This not only triggered other state employees from clicking on this E-Mail and creating further havoc as a result, but it also brought the servers down as well, literally choking them off to the point where they could barely process any requests from the state employees or other people trying to get other information or public services from the state computing systems.
But, here is the worst part that happened: The e-mail domain of Oregon.gov has been blacklisted by many major E-Mail Providers and Internet Service Providers, including the likes of MSN, Hotmail, Gmail, Ymail, Google, Yahoo, Outlook, etc. What this simply means is that the state employees cannot use their work E-Mail addresses in which to communicate with others, either internally or with the public.
The Technology Department at the State of Oregon is of course scrambling at this very moment to get this issue fixed and the domain unblack listed, so that matters of the state and other business can continue. Because of this, the Department of Administrative Services (DAS) has asked the state employees to use their personal e-mail addresses or other alternative means in which to conduct their work and communicate with others.
OK, so this is what I don’t quite understand. Why would the state employees use their own E-Mail addresses? I get the urgency in which to get work done so that there is not a state government shut down or anything like that, but by using personal E-Mail addresses this is just yet another way for another large-scale Phishing attack from starting up yet again.

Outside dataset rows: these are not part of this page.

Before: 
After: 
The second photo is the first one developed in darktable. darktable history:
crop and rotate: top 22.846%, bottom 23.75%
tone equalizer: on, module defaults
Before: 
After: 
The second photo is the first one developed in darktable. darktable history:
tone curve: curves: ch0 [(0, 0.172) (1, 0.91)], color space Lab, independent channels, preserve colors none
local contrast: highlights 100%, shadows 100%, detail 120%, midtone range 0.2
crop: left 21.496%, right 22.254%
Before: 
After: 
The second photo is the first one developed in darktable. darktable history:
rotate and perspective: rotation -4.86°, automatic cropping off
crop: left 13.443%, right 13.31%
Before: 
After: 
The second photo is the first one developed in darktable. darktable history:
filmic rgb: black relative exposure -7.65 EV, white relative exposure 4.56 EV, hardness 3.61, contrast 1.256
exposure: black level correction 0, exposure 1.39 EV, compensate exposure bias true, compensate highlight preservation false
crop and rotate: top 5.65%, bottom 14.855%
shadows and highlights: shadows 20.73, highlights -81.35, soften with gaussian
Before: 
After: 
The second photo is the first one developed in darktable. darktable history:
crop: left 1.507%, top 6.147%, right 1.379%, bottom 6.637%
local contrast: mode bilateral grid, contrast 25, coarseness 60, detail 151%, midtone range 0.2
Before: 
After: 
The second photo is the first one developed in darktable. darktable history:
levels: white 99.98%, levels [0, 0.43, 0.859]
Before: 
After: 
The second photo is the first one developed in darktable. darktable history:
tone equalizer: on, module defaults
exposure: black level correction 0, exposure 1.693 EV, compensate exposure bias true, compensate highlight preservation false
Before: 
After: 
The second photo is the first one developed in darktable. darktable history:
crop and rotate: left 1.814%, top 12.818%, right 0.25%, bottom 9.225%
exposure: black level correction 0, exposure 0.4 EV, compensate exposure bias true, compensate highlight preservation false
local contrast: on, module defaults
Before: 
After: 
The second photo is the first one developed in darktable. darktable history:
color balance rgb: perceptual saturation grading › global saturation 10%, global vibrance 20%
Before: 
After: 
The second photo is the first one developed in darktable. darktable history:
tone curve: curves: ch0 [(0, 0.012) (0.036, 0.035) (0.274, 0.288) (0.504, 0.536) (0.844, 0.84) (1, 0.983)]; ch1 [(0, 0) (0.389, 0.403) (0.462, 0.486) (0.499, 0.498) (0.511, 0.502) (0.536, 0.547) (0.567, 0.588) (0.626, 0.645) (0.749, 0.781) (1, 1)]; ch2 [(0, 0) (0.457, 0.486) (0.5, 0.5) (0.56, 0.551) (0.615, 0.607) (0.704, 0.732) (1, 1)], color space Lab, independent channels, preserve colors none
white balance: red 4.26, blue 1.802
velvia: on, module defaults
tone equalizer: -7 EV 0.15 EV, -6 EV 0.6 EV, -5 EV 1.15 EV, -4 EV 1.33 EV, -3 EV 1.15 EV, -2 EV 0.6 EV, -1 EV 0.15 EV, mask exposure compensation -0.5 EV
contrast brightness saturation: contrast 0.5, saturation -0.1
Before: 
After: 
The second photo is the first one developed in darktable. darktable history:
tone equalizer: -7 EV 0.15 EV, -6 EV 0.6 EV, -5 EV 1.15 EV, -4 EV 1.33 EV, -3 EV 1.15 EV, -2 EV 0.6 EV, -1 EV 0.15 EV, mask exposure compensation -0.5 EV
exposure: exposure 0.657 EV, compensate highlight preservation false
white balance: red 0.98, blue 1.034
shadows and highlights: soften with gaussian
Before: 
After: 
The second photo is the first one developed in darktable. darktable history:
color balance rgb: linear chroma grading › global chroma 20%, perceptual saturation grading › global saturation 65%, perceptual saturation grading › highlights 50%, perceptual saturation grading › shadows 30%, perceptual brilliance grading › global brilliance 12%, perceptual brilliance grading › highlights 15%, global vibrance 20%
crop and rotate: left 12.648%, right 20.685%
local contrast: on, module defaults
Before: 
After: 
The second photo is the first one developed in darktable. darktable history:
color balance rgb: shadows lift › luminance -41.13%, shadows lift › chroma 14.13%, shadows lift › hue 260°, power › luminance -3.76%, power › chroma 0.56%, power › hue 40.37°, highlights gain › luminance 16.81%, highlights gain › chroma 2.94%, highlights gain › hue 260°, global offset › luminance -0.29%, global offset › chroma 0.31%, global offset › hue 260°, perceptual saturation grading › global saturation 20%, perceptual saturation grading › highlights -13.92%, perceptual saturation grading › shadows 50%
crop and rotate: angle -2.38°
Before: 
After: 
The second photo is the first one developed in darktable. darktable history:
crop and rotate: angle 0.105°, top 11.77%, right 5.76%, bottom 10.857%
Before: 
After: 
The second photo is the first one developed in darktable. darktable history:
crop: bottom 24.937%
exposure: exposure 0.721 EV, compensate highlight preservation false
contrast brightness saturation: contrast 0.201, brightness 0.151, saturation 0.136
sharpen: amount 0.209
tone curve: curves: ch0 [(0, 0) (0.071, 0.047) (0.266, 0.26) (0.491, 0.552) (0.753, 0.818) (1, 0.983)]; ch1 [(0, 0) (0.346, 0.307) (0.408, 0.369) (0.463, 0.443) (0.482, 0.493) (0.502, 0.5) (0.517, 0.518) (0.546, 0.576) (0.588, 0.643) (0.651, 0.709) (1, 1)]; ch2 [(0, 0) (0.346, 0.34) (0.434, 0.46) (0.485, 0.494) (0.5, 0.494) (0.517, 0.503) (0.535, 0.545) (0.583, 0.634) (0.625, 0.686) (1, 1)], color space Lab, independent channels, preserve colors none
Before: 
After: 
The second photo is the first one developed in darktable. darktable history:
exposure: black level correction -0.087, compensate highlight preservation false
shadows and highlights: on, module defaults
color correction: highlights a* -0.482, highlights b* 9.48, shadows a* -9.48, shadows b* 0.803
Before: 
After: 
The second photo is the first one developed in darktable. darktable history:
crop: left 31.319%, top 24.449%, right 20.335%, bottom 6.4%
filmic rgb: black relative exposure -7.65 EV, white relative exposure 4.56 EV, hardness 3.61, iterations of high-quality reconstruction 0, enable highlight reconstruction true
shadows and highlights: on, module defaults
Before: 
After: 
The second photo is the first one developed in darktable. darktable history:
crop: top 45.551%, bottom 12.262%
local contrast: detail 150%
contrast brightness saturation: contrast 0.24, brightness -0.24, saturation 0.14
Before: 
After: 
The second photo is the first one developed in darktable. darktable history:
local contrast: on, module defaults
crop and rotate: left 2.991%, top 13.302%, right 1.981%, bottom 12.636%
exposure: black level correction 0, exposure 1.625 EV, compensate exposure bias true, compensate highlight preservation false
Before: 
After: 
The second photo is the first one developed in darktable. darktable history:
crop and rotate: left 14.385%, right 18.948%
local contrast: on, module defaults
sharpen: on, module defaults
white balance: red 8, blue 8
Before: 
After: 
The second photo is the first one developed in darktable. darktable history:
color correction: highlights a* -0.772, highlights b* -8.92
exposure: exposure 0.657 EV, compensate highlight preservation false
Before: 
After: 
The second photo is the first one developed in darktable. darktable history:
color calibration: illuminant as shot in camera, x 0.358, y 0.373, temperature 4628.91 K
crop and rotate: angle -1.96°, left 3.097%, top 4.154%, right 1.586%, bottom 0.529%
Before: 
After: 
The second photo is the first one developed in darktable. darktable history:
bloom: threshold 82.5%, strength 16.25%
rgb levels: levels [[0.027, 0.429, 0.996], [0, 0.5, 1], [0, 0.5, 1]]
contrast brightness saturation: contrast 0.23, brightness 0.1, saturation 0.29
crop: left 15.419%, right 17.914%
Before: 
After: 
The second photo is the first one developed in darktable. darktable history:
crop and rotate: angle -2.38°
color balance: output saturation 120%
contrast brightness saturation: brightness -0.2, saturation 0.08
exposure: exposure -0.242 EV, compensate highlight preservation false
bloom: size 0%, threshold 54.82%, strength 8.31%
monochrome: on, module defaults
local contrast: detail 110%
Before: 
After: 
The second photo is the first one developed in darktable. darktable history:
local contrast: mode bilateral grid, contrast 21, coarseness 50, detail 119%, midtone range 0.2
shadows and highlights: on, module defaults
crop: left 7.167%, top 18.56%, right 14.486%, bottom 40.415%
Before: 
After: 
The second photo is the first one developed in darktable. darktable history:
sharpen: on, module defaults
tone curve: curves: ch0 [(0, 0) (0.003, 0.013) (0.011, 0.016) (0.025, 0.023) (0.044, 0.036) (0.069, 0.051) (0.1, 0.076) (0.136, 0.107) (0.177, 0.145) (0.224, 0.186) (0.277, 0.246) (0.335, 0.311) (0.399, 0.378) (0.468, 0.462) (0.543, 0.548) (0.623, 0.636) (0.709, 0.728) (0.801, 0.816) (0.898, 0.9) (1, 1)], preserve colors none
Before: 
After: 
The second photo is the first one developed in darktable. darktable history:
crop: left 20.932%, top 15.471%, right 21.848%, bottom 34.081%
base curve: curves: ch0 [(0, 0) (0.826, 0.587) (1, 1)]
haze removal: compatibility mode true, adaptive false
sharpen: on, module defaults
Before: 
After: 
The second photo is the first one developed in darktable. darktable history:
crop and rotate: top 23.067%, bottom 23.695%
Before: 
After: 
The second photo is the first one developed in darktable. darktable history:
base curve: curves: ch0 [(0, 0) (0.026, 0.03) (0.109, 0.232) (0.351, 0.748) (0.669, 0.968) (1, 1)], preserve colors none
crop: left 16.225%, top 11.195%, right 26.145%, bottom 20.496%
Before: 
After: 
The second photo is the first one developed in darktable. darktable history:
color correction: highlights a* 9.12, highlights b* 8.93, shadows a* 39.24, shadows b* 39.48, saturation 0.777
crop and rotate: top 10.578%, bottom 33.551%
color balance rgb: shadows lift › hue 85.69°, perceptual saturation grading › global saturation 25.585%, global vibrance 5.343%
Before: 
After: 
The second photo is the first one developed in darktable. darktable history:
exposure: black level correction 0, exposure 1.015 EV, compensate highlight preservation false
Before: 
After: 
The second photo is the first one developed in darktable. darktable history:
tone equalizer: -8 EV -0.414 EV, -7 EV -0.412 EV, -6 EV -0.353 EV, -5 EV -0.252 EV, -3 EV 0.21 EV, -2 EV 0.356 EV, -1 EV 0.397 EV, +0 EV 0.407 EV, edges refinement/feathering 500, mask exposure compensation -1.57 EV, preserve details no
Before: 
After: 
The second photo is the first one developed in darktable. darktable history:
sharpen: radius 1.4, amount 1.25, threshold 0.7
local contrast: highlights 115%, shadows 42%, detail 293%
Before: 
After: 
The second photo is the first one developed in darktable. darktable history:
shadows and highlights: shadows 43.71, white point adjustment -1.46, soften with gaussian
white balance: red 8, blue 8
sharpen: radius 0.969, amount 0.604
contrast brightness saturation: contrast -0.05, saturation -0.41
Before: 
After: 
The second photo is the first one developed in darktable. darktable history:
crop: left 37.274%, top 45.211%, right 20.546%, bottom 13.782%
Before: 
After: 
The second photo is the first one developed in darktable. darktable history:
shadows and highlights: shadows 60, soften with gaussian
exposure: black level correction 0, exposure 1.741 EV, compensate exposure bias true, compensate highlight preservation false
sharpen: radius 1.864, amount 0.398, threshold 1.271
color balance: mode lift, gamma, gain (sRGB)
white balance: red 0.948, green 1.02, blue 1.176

The primary reason for this is that Cyber attackers are notorious for hacking into personal E-Mail accounts and getting access to the address book, and from there using that contact information in order to create other E-Mail messages that look just as genuine, but yet make them malicious in nature as well.
So, the way I see it is that hardly one major problem will eventually get resolved then a new one will probably start again, in a never-ending cascading style of Cyber-attacks.
Perhaps the best thing to do for the State of Oregon would be to perhaps suspend all non-critical government functionalities until the Oregon.gov gets off the blacklist. Or another option would down the road is for the state to create their own database of alternative E-Mail addresses which can be activated on an emergency basis if this were to ever happen again (and hopefully not!!!).
Another side effect of this fiasco is what is known as a “Supply Chain” type of attack. It can be best explained with this quote: “Attackers love to steal users’ email log-in credentials from organizations such as the state of Oregon as this access can be used to quickly pivot the attack to breach other organizations that regularly do business with the state.” (SOURCE: https://cyware.com/news/oregongov-domain-gets-blacklisted-after-another-government-employee-falls-for-phishing-email-3d941f37).
What this means that other business entities, nonprofits, external government agencies, etc. are also all at risk for having their E-Mail address books and/or fall victim to a large-scale Phishing attack like what happened here. So, these organizations need to be cognizant as well of what transpired, and to have their guard up as well, and probably even at higher levels.
But, this whole story brings up yet another critical issue of the after effects of a large-scale Phishing attack that a business entity may experience. Sure, the first priority is to recover operations as quickly as possible, find out what the damage has been, mitigate it, and then determine ow this whole thing happened. But, it never occurred to me that a domain name could be blacklisted in this manner.
I used to work for a company doing lead generation, and lo and behold, their domain name got blacklisted as well. We suffered some downtime, had some unpaid time off for a couple of days, but fortunately were able to get un blacklisted very quickly.
Thus, it is very important for a business or a corporation to put into their Phishing Incident Response Playbook contingency plans of the possibilities of getting their business domain black listed.
Getting un blacklisted can be a very time consuming and very frustrating task, and this could even take more time to accomplish than resuming normal business operations after a Phishing Attack has occurred. So, business owners, take heed of what has happened to the State of Oregon, and make sure that you put this in your Disaster Recovery plans as well.